Mumbai got off to a dream start with two wickets in the first two overs. Dhaval Kulkarni was making the new white ball swing like a banana split. But Bhajji generously took Kulkarni off the attack, and allowed Michael Hussey and S Badrinath to build a platform from which Dhoni and Dwayne Bravo took off in the end — tearing the hapless Kulkarni to shreds after he was brought back to bowl when the ball had stopped swinging.

When it was Mumbai’s turn to bat, whatever little chance they had was squandered by holding the dangerous Kieron Pollard back until it was too late. We do have to make some allowance, though, for Bhajji’s handicap, of having to accommodate superstar Sachin Tendulkar at the top of the order, despite his sub-20 average and strike rate of 115 (way below the minimum eight runs an over required, especially in the first six overs).
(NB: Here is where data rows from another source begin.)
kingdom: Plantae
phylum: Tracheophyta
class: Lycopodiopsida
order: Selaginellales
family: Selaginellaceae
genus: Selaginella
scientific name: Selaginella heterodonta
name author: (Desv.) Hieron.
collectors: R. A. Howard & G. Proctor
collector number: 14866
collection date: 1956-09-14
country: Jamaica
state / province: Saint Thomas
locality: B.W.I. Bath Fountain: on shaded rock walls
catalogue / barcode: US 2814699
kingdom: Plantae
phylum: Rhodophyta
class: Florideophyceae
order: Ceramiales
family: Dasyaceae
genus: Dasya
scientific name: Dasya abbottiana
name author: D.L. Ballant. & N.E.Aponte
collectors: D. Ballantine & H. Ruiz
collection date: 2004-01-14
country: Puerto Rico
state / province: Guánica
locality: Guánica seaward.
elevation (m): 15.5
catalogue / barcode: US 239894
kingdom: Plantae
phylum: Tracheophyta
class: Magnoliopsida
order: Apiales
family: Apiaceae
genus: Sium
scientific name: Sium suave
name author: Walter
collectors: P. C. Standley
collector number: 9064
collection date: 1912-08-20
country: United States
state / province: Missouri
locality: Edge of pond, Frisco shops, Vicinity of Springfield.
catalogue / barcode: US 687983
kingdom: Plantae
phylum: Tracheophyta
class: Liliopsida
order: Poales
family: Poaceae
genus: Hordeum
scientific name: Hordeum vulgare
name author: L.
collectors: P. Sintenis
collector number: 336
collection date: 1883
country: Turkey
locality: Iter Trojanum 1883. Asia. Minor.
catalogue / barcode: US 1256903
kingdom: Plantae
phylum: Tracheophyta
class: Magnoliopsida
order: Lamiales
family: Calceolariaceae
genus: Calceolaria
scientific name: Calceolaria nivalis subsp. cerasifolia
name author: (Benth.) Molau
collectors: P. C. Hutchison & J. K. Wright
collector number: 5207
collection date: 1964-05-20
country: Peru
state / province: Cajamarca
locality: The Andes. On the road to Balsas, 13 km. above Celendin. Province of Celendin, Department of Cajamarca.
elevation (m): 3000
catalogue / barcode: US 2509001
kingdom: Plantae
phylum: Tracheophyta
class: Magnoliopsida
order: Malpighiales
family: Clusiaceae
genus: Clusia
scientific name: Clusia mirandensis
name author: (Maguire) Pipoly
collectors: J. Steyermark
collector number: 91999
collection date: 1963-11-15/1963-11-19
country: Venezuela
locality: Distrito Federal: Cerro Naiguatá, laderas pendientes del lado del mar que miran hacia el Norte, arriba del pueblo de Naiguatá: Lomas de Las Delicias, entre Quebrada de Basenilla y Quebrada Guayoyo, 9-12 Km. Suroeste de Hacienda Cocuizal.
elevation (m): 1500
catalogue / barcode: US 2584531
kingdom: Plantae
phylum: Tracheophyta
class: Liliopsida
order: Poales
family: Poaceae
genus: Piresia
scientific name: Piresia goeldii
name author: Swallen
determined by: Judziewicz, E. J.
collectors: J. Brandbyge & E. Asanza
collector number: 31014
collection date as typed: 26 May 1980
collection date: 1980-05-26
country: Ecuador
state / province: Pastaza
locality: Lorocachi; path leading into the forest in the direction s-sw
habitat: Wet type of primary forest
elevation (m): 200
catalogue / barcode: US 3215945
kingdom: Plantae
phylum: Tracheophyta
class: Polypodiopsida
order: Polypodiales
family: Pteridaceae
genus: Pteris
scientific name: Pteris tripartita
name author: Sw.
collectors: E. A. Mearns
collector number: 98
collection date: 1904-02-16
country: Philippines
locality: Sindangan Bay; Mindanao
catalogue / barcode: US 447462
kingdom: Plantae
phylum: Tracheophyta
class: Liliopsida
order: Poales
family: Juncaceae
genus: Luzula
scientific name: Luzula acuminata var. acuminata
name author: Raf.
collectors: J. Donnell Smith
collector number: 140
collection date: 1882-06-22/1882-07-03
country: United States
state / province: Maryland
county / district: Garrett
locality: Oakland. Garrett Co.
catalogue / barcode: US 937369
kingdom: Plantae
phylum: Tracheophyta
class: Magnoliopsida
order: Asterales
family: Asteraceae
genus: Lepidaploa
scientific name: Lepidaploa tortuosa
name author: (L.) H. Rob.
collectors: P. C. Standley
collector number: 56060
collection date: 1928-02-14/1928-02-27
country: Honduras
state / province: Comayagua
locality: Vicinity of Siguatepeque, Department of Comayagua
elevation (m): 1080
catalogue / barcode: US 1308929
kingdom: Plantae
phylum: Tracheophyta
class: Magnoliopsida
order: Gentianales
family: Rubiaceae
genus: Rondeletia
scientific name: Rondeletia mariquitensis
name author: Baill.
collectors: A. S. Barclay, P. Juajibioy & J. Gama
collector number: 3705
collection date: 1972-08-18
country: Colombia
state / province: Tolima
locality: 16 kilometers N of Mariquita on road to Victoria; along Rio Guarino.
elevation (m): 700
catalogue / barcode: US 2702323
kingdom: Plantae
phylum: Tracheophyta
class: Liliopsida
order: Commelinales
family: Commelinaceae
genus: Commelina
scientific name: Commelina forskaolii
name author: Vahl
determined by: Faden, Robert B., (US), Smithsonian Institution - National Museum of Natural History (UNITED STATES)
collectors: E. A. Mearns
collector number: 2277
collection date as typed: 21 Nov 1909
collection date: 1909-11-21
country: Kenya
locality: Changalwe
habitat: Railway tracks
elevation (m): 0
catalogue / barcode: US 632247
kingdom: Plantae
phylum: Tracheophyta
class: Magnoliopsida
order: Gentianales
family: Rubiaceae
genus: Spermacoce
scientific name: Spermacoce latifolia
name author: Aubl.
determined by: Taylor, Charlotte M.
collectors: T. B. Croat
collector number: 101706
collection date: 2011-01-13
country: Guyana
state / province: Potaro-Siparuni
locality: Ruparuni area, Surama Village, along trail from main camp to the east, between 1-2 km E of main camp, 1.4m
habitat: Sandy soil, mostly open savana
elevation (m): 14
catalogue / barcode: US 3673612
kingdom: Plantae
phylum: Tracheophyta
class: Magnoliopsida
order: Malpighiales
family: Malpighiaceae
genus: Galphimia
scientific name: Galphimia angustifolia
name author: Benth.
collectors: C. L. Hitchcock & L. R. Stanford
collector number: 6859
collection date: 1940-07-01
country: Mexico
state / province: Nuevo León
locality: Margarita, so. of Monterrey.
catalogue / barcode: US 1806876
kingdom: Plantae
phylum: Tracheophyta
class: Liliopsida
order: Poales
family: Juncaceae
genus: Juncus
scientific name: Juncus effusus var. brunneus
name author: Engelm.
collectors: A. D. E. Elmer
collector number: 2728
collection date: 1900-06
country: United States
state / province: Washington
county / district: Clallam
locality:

With so many blunders coming their way, Dhoni and Gambhir hardly had to stretch their grey cells on their way to the final. But there were indications that these two will not be so erratic, and will also think on their feet. Gambhir resisted the growing pressure to drop the struggling Yusuf Pathan, who came good in the qualifier against Delhi with a match-winning knock. Dhoni, too, resisted the temptation to replace the out-of-touch Hussey with Faf du Plessis who was such a force before the late arrival of Hussey. As it turned out, it was the experienced Hussey who pulled the chestnuts out of the fire in the game against Mumbai, combining with Badrinath to resurrect a floundering innings. Both captains have used their spinners well, so the final could hinge on who is really the cooler captain of the two. Dhoni has the stronger team overall, but Gambhir has enough resources to force a win too.